━━━ Data to use ━━━

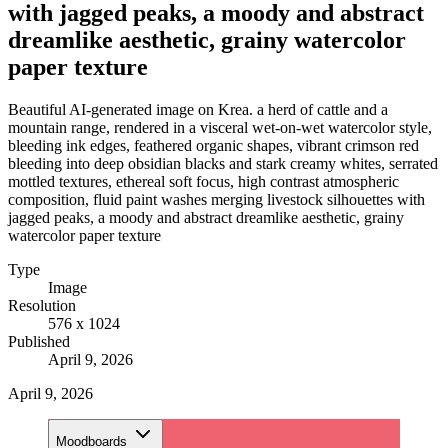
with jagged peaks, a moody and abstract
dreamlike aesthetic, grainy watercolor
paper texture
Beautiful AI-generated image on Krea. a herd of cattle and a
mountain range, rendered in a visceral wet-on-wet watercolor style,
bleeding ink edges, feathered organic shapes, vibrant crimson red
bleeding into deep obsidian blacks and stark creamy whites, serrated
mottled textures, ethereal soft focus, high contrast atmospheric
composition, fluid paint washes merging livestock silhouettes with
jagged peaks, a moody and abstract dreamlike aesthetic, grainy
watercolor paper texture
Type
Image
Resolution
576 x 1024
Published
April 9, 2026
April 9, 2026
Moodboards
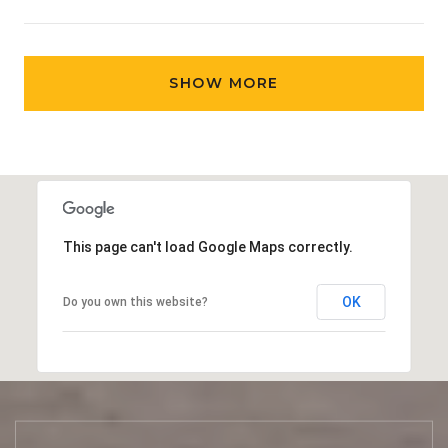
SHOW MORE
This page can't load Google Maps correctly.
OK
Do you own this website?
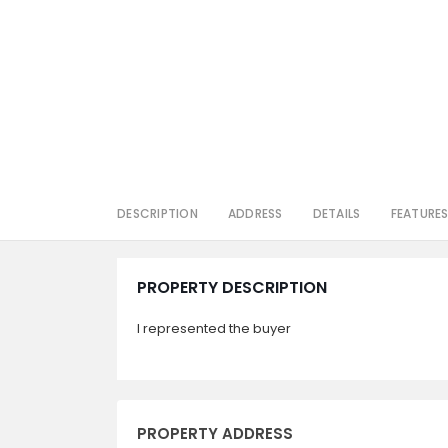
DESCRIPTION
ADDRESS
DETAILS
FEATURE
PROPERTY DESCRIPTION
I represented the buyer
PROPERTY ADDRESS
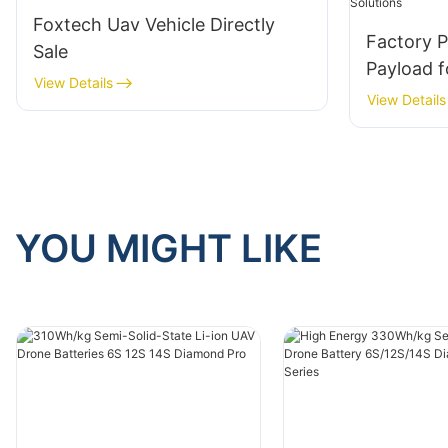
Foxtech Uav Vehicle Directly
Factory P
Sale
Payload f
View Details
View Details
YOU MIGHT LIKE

━━━
━━━ Data to use ━━━

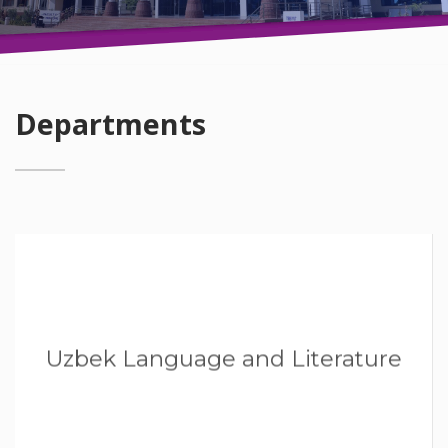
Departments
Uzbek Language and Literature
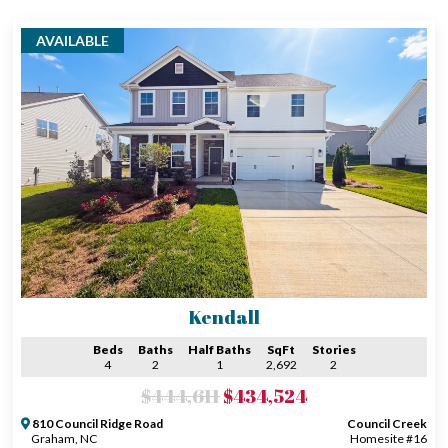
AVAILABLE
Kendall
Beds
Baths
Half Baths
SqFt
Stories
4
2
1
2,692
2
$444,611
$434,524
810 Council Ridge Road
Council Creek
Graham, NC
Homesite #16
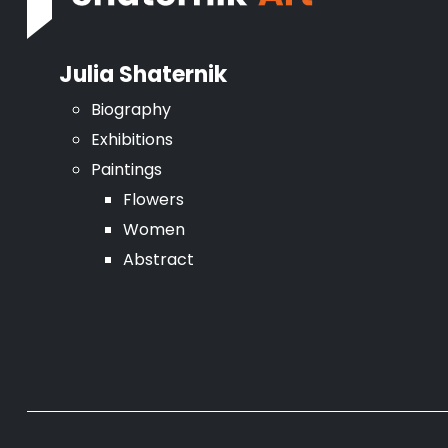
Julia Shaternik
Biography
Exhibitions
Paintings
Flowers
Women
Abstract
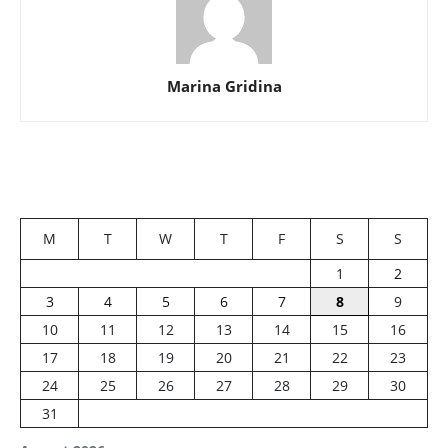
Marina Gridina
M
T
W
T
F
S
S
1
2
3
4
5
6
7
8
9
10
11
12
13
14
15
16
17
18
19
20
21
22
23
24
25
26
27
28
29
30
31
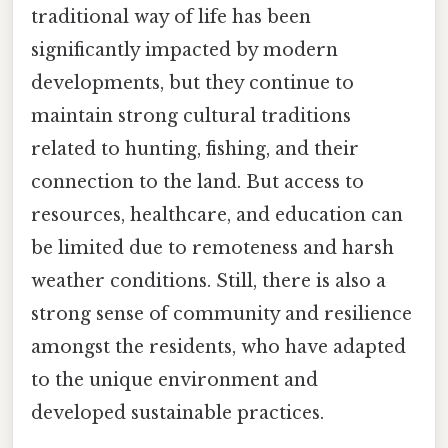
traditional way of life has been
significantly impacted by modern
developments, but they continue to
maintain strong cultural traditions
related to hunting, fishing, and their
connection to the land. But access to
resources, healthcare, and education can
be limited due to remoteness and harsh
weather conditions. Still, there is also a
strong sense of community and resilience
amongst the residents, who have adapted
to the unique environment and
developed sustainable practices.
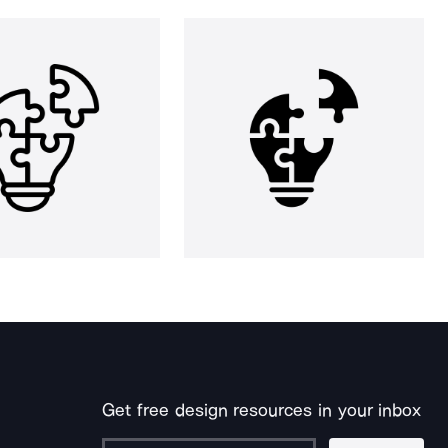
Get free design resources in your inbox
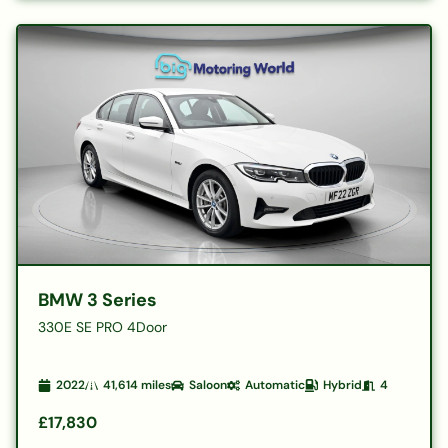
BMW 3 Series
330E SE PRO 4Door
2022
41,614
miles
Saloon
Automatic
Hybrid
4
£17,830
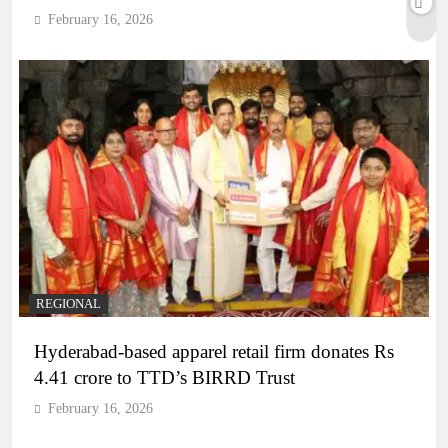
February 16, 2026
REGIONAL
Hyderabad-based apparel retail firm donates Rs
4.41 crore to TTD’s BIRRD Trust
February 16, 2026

━━━
━━━ Data to use ━━━

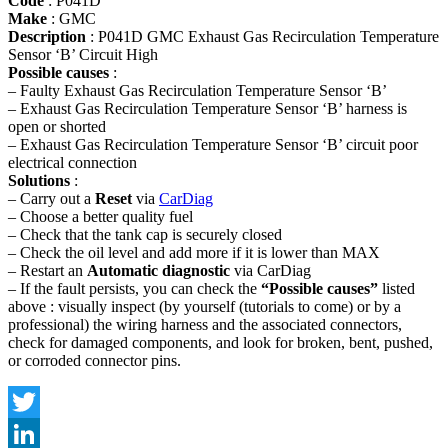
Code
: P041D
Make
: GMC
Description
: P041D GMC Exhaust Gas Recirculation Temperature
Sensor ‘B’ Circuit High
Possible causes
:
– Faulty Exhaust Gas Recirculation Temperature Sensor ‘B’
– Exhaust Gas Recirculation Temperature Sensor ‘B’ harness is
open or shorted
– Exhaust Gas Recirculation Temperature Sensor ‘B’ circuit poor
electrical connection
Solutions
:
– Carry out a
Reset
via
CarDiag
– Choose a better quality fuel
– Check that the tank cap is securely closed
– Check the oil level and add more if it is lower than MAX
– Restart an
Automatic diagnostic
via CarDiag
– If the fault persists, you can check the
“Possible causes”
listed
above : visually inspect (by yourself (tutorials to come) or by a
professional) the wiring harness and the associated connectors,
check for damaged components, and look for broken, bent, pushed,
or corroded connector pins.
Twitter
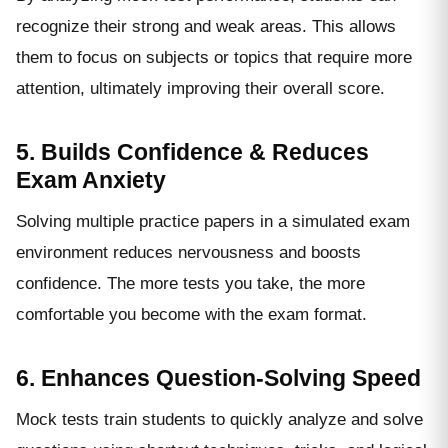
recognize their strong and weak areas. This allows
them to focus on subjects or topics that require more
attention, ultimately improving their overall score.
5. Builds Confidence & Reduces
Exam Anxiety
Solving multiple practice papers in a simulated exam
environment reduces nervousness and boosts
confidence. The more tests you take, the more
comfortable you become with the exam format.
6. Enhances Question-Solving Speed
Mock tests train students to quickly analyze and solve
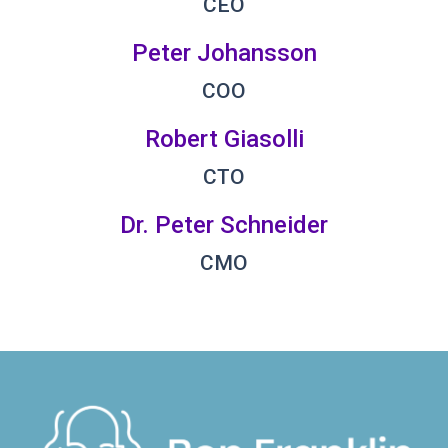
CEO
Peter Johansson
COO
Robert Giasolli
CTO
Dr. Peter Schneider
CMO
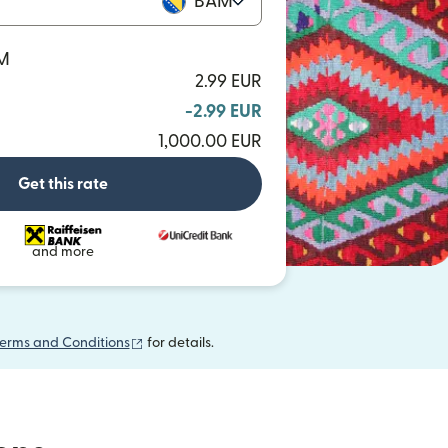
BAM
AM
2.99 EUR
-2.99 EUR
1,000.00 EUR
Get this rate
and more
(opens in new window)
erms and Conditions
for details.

━━━

= What is required =
Exact copy, pictures excluded: from the line with "with jagged peaks, a moody and abstract" up to and including the line with "YOU MIGHT LIKE" in the data above.

= Exercise output =
with jagged peaks, a moody and abstract
dreamlike aesthetic, grainy watercolor
paper texture
Beautiful AI-generated image on Krea. a herd of cattle and a
mountain range, rendered in a visceral wet-on-wet watercolor style,
bleeding ink edges, feathered organic shapes, vibrant crimson red
bleeding into deep obsidian blacks and stark creamy whites, serrated
mottled textures, ethereal soft focus, high contrast atmospheric
composition, fluid paint washes merging livestock silhouettes with
jagged peaks, a moody and abstract dreamlike aesthetic, grainy
watercolor paper texture
Type
Image
Resolution
576 x 1024
Published
April 9, 2026
April 9, 2026
Moodboards
SHOW MORE
This page can't load Google Maps correctly.
OK
Do you own this website?
DESCRIPTION
ADDRESS
DETAILS
FEATURE
PROPERTY DESCRIPTION
I represented the buyer
PROPERTY ADDRESS
Foxtech Uav Vehicle Directly
Factory P
Sale
Payload f
View Details
View Details
YOU MIGHT LIKE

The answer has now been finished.